11 Responses to “With ION, Nvidia Covers the Mobile Market”

  1. Jesse Kopelman

    @Mike and ssm

    The thing you guys are missing is that the Ion platform idles around the same as Intel’s 945GS. The only time Ion will draw more power than the current Intel platform is when you actually use it is for 3D acceleration (the HD video acceleration only uses a Watt or two). So, if you never use 3D acceleration (ie play video games) the Ion-based system will have exactly the battery life you are used to and still have better performance for playing video (even flash-based stuff). For most users, you are getting a zero impact to battery life upgrade from a circa 2004 GPU to a circa 2008 one. The only trade off is system price.

  2. Agree with the first comment (from Mike)

    Why do i need graphics performance that can play a 1080p video on my netbook ?
    One more hour of battery life is far far more useful than the ability to play some eye candy

  3. I’d be very interested if this showed up in a low cost (sub $300) PC that could be used as a media center, hidden behind the LCD TV in the living room. Asus is working on something similar, EEE b204/206 that has HDMI and an ATI graphics card. Not sure of the cost yet.

  4. I think it’s a good evolution:some people need more performant netbooks (gamers,graphic and music appz,etc…) on location.And the current netbooks are returned massively because they can’t be used to watch a simple mp4 or divx movie….

  5. Mike Cerm

    I don’t know Nvidia is up to. My Acer Aspire One idles at 14W, and maxes out at 20W. I’ve heard that the Intel chipset is not very efficient, but even if you improve the chipset, there’s still no way that a 14W GPU is not going to significantly impact battery-life.

    If that power were actually useful for something, maybe it would be worth the hit in battery-life, but netbooks don’t have screens that are capable of displaying 1080P video. There’s just no need for a GPU with that much processing power.
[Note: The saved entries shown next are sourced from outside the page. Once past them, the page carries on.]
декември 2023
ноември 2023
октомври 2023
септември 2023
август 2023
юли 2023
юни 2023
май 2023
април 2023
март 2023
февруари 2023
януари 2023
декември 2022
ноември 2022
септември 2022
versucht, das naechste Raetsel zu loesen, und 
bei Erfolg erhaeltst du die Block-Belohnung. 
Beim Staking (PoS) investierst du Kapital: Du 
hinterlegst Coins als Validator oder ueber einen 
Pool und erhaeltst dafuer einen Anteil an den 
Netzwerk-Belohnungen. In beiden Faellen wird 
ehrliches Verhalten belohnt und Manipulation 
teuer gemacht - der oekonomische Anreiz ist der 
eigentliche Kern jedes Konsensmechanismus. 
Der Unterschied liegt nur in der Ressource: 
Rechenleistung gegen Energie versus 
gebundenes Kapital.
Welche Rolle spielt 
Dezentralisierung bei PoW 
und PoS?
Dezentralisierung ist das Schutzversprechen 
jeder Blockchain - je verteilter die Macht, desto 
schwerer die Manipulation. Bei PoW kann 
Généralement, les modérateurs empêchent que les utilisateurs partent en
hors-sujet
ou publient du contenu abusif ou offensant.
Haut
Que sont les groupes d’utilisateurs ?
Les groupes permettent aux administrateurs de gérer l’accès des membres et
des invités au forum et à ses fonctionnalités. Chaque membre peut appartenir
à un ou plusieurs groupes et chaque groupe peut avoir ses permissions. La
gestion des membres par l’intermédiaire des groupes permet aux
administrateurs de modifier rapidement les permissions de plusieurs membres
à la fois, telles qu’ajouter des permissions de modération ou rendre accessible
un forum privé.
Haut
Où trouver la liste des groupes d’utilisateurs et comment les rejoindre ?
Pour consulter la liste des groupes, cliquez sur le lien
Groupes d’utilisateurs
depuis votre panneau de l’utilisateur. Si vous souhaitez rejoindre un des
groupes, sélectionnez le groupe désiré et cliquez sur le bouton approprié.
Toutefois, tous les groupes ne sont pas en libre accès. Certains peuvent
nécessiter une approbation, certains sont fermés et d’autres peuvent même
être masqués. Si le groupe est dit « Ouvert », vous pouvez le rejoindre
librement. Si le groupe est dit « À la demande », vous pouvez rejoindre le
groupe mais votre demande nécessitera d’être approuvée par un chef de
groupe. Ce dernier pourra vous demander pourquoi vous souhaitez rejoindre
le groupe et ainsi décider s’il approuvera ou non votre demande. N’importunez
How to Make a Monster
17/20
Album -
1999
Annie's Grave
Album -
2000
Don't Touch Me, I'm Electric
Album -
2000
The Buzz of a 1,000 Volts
    It seems like they’re more interested in shoe-horning the 9400M into a platform where it doesn’t belong, than with how to build the most efficient platform. I’d like to see Nvidia (and ATI) get in on the netbook action, but not like this. They should start with a power goal, like a more-realistic 8W, and see how to get the best possible performance. Something that’s 5 times as powerful as Intel’s 950, but also uses 5 times the juice is just not worth it in a netbook. A net-top, perhaps, but not a netbook.